In your copy of the data, keep every word exact and include no pictures.

== == ==

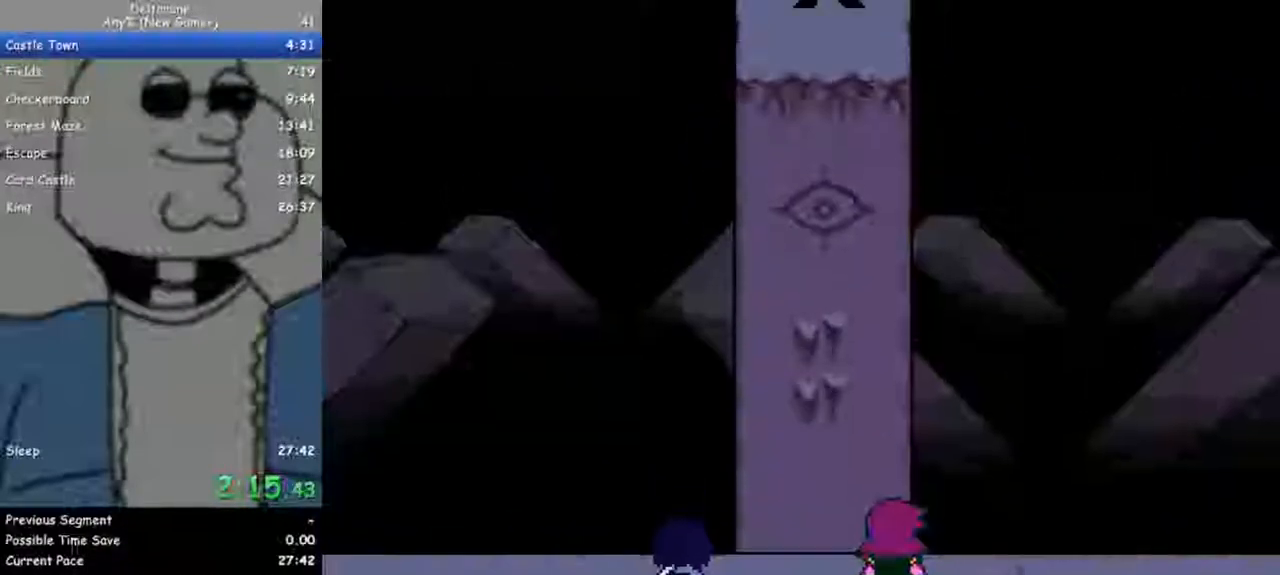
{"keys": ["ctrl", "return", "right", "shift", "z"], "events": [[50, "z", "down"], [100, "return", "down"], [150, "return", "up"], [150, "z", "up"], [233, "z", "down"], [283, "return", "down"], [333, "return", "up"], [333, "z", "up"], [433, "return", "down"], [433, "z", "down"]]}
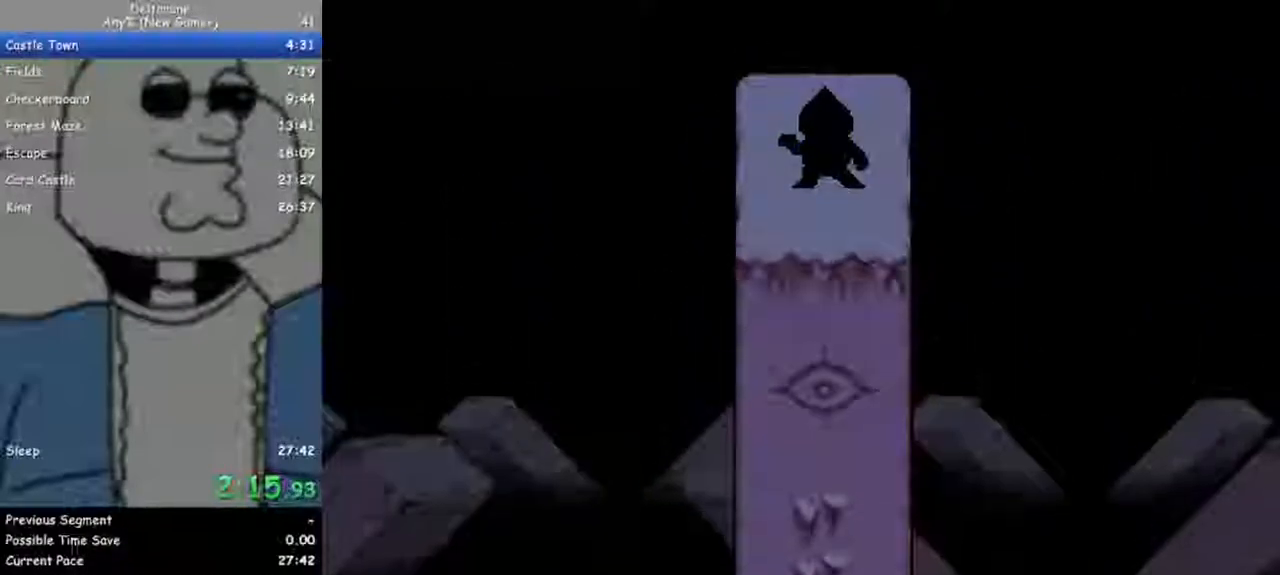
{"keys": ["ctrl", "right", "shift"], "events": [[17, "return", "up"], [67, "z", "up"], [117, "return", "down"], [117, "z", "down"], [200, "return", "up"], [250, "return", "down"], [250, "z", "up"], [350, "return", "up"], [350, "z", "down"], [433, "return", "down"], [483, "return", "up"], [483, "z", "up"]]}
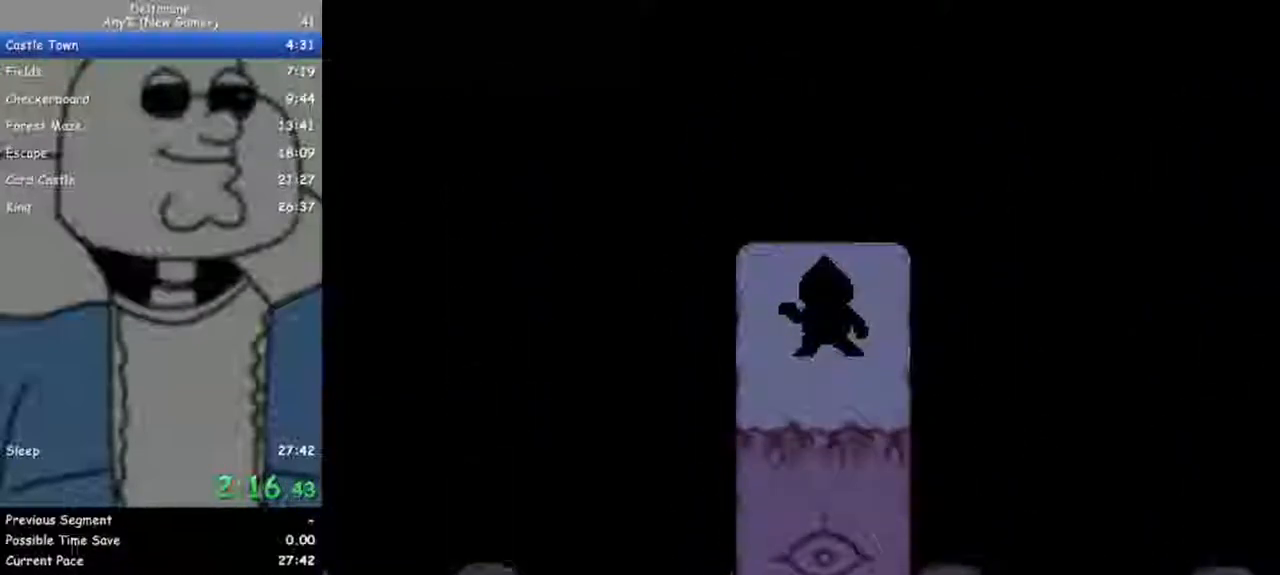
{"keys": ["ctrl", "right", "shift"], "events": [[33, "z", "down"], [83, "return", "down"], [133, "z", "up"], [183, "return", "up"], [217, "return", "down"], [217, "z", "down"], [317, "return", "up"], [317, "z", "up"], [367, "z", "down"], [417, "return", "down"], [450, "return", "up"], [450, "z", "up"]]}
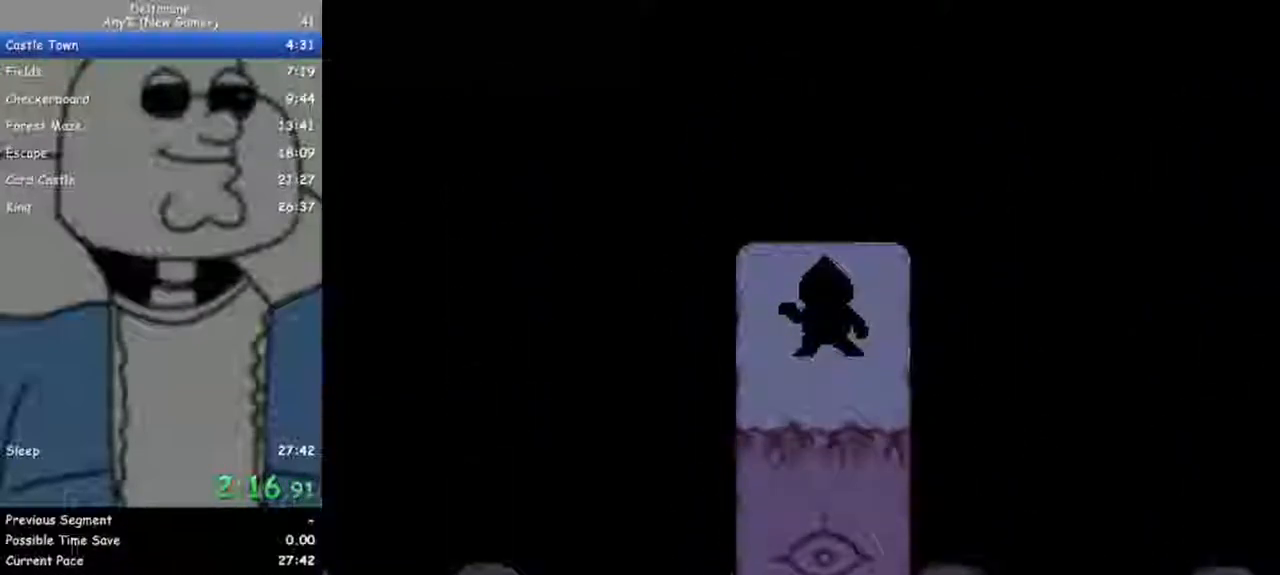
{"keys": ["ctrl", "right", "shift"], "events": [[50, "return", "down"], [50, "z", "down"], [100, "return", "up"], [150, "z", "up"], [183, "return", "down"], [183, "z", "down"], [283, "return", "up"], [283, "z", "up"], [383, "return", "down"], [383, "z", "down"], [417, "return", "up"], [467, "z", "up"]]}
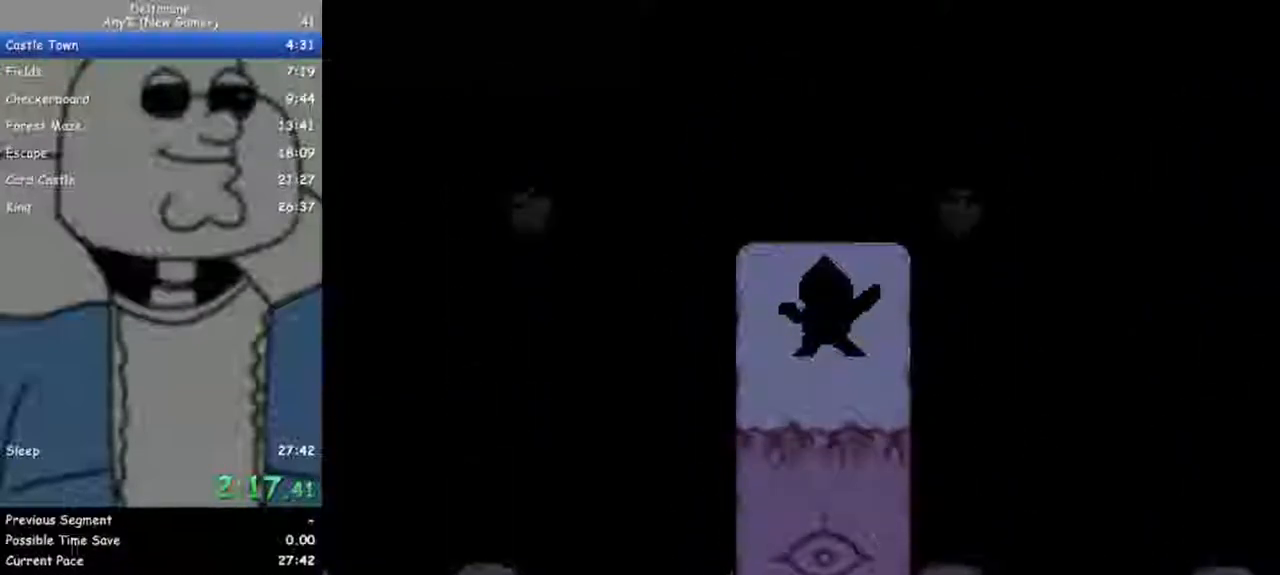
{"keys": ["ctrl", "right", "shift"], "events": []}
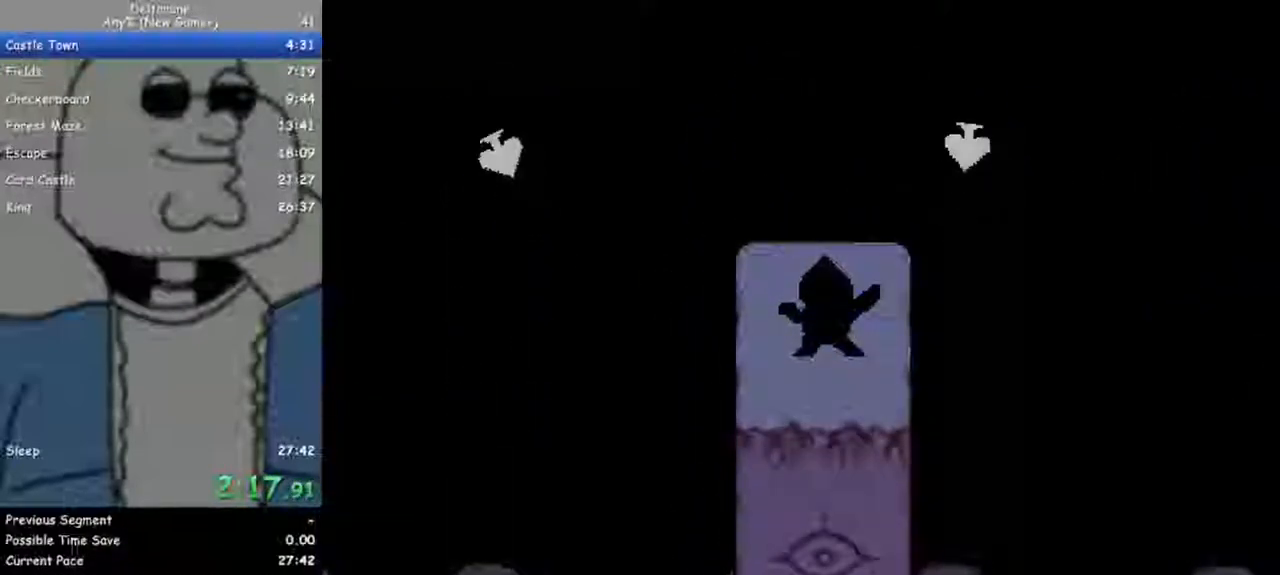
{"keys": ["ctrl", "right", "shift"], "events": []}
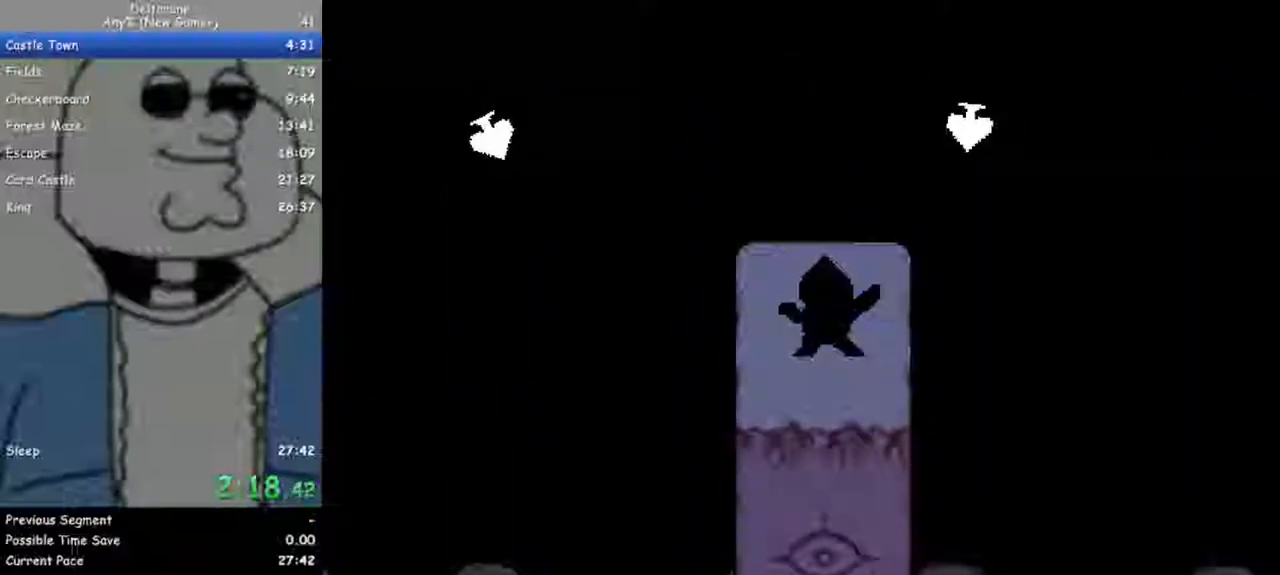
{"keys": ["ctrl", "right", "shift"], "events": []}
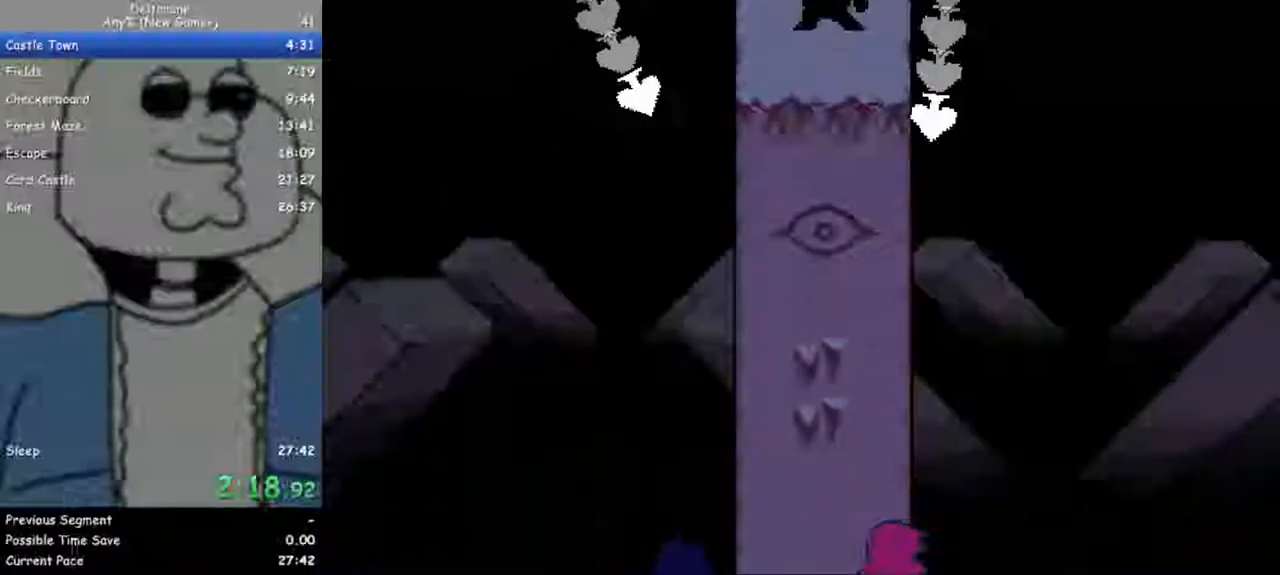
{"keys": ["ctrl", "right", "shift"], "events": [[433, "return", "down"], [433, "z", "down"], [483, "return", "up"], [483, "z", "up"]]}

== == ==

RESULT OF THIS EXERCISE:
{"keys": ["ctrl", "return", "right", "shift", "z"], "events": [[50, "z", "down"], [100, "return", "down"], [150, "return", "up"], [150, "z", "up"], [233, "z", "down"], [283, "return", "down"], [333, "return", "up"], [333, "z", "up"], [433, "return", "down"], [433, "z", "down"]]}
{"keys": ["ctrl", "right", "shift"], "events": [[17, "return", "up"], [67, "z", "up"], [117, "return", "down"], [117, "z", "down"], [200, "return", "up"], [250, "return", "down"], [250, "z", "up"], [350, "return", "up"], [350, "z", "down"], [433, "return", "down"], [483, "return", "up"], [483, "z", "up"]]}
{"keys": ["ctrl", "right", "shift"], "events": [[33, "z", "down"], [83, "return", "down"], [133, "z", "up"], [183, "return", "up"], [217, "return", "down"], [217, "z", "down"], [317, "return", "up"], [317, "z", "up"], [367, "z", "down"], [417, "return", "down"], [450, "return", "up"], [450, "z", "up"]]}
{"keys": ["ctrl", "right", "shift"], "events": [[50, "return", "down"], [50, "z", "down"], [100, "return", "up"], [150, "z", "up"], [183, "return", "down"], [183, "z", "down"], [283, "return", "up"], [283, "z", "up"], [383, "return", "down"], [383, "z", "down"], [417, "return", "up"], [467, "z", "up"]]}
{"keys": ["ctrl", "right", "shift"], "events": []}
{"keys": ["ctrl", "right", "shift"], "events": []}
{"keys": ["ctrl", "right", "shift"], "events": []}
{"keys": ["ctrl", "right", "shift"], "events": [[433, "return", "down"], [433, "z", "down"], [483, "return", "up"], [483, "z", "up"]]}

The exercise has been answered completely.